Volunteers from the Puerto Rico Section engaged visitors in hands-on activities at its annual Festival de Química in San Juan; more than 1,500 people attended.
Puget Sound Section volunteers used sodium alginate to demonstrate the chemistry of algae during an Earth Day event at McKenny Elementary School.
The Richland Local Section conducted hands-on activities at a local library and at the Reach Museum.
The Sacramento Local Section ran hands-on activities at the Sacramento Earth Day Event. Attendees performed an experiment with Jell-O and used UV flashlights to search for chlorophyll in food color, algae, and kale mixtures.
The South Central Missouri Local Section participated in an Earth Day event at the Missouri University of Science and Technology.
The Southern Arizona Section ran experiments at an Earth Day Festival at Armory Park that included making alginate worms and bracelets with UV-sensitive beads.
The Southern Nevada Local Section partnered with the Discovery Children’s Museum in Las Vegas to welcome over 150 children participating in activities coordinated by ACS volunteers.

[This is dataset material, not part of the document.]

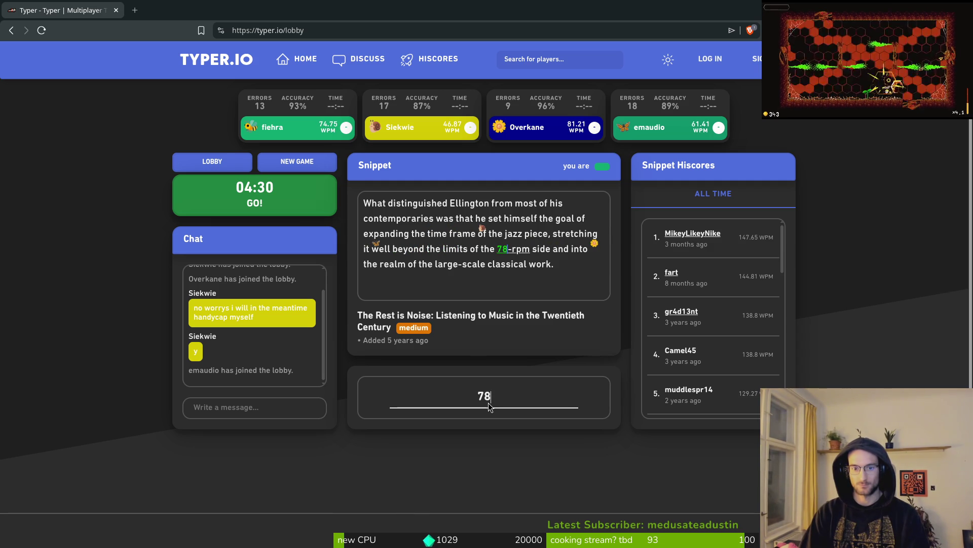
pyautogui.write('-rpm sid')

The South Florida Local Section hosted outreach activities at the Museum of Discovery and Science that included using microscopes to compare red and green algae and algae trivia.

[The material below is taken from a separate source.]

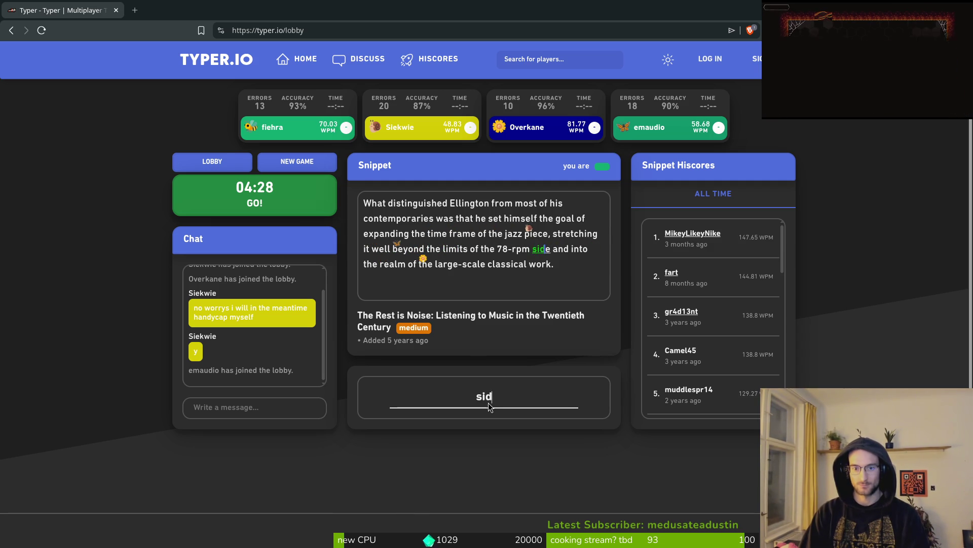
pyautogui.write('e and into the realm')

The Tennessee-Virginia Highlands Section helped local Girl Scouts make alginate worms and hunt for chlorophyll in algae using fluorescence.
CCEW 2024 will take place April 21–27 with the theme “Get a Charge Out of Chemistry.” Information on how to get involved in CCEW can be found at www.acs.org/ccew.
As part of 2023 Chemists Celebrate Earth Week, K–12 students were invited to enter an illustrated poem contest on the theme, “The Curious Chemistry of Amazing Algae.” The ACS Committee on Community Activities and the ACS Office of Science Outreach coordinated this contest; first place in each grade category received $300, and second place received $150.
K to 2nd grade
First place: Adelyn M., Kentucky Lake Local Section
Second place: Dishika K., Virginia Section
3rd to 5th grade
First place: Katherine F., Central Texas Local Section
Second place: Gabriella C., Maryland Local Section
6th to 8th grade
First place: Akshara K., Chicago Local Section
Second place: Raenne L., Silicon Valley Local Section
9th to 12th grade
First place: Louis H., Midland Local Section
Second place: Zoe P., Mid-Hudson Section.